Second, in Youakim the state argued that the law eliminated the “relative foster care program” and brought all of foster care into the licensure system. That framework fueled the argument that nobody, including the children, had rights to “continued” benefits in a new program. They had only the rights of applicants—rights that do not include continued receipt of benefits while procedures are running their course. In such situations, advocates must determine whether the program with which they are dealing was really eliminated when deciding whether to bring a due process claim. If a program is entirely eliminated, a claim to continuing benefits is impossible. Advocates must look beyond the names of programs to determine what, if anything, remains for recipients after the program change. If nothing remains, the program is eliminated and proving continuing eligibility is impossible. Thus the due process claim will not succeed. But if, as a practical matter, the benefits or services are the same as before but with some changes, as in Youakim, then advocates have a strong argument that beneficiaries can claim the due process right to continued benefits.
Third, advocates should determine whether a meaningful number of recipients are likely to establish continuing eligibility if they are accorded fair process prior to termination. A due process claim is more likely to succeed if something is to be gained from the process other than buying time before an otherwise inevitable cutoff. In Youakim both the district court and the court of appeals found it important that most, if not all, children would be able, if given the chance, to establish eligibility for a license.
Fourth, Youakim firmly established that effective dates of program changes are not part of the substantive definition of the property right but instead are part of the procedures for implementing the change. Program changes cannot simply eliminate benefits with an unrealistically tight effective date. Advocates should look to effective dates when building their cases because if the effective date does not give adequate opportunity for program recipients to establish continuing eligibility, then a suit may be advisable.

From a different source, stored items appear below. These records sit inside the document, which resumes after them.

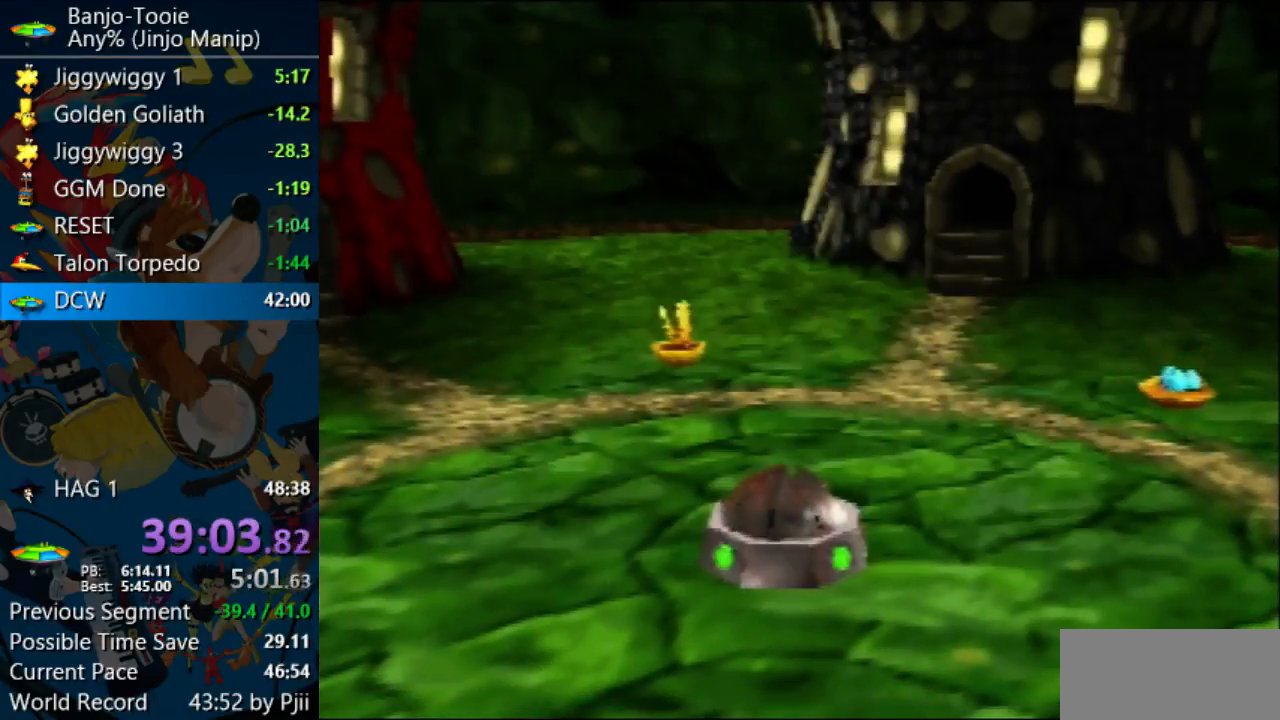
{"buttons": [], "left_stick": "center", "events": []}
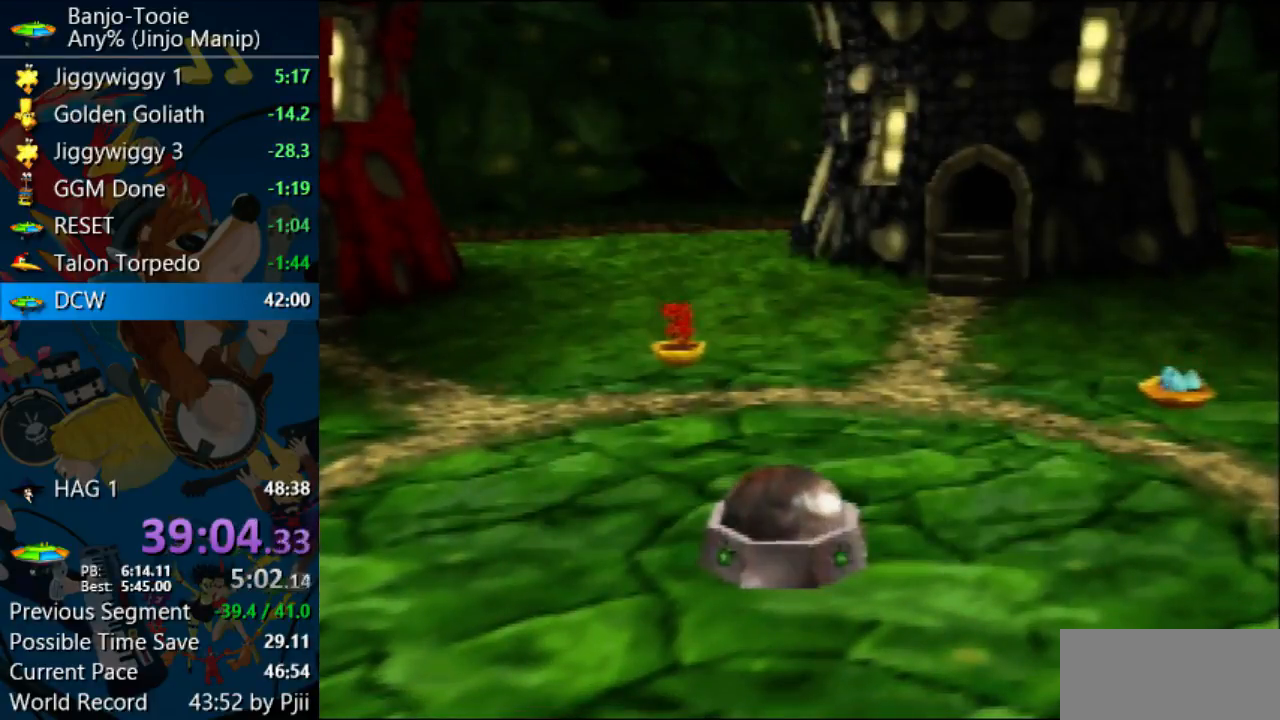
{"buttons": [], "left_stick": "center", "events": []}
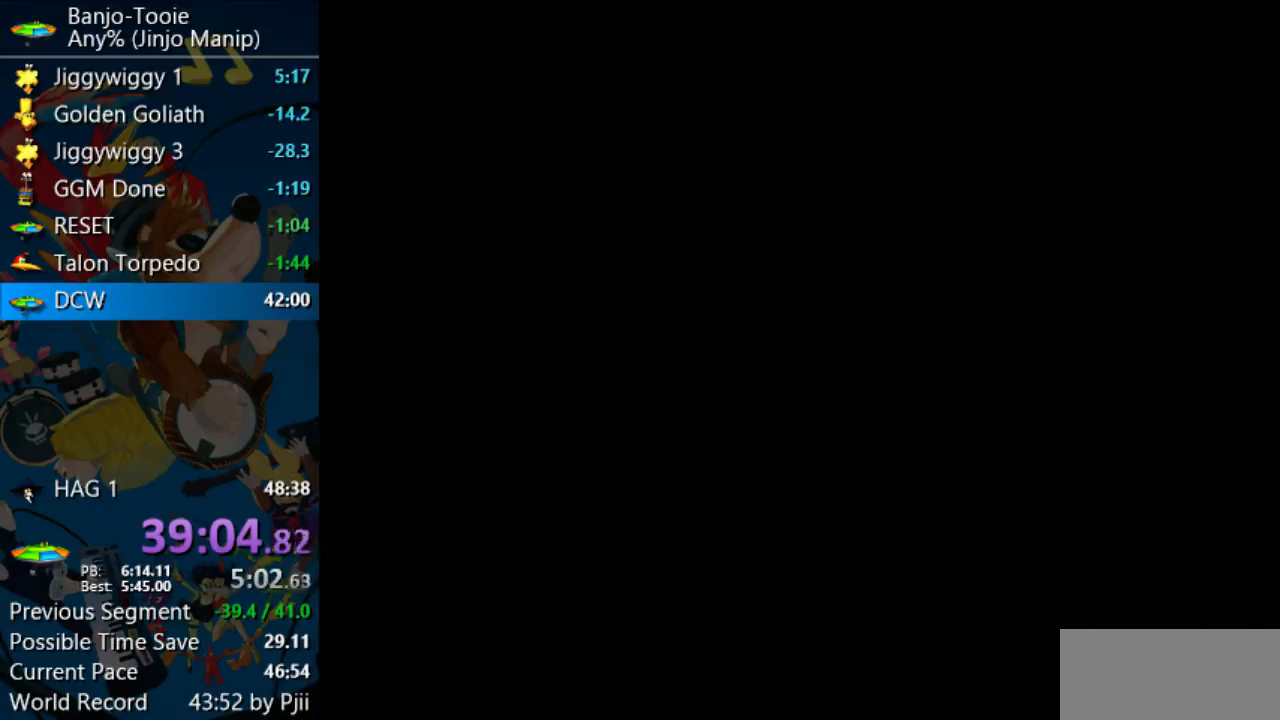
{"buttons": [], "left_stick": "center", "events": []}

Fifth, the distinction between benefits cuts and eligibility changes is not dispositive to the success of a due process claim. Benefits cuts, as in Atkins, do not necessarily mean individualized process cannot determine that the recipient would still receive the benefit just as individualized process might with eligibility requirement changes. The important question is whether recipients can make a showing to avoid a negative impact on their benefits if they are accorded a fair chance to do so.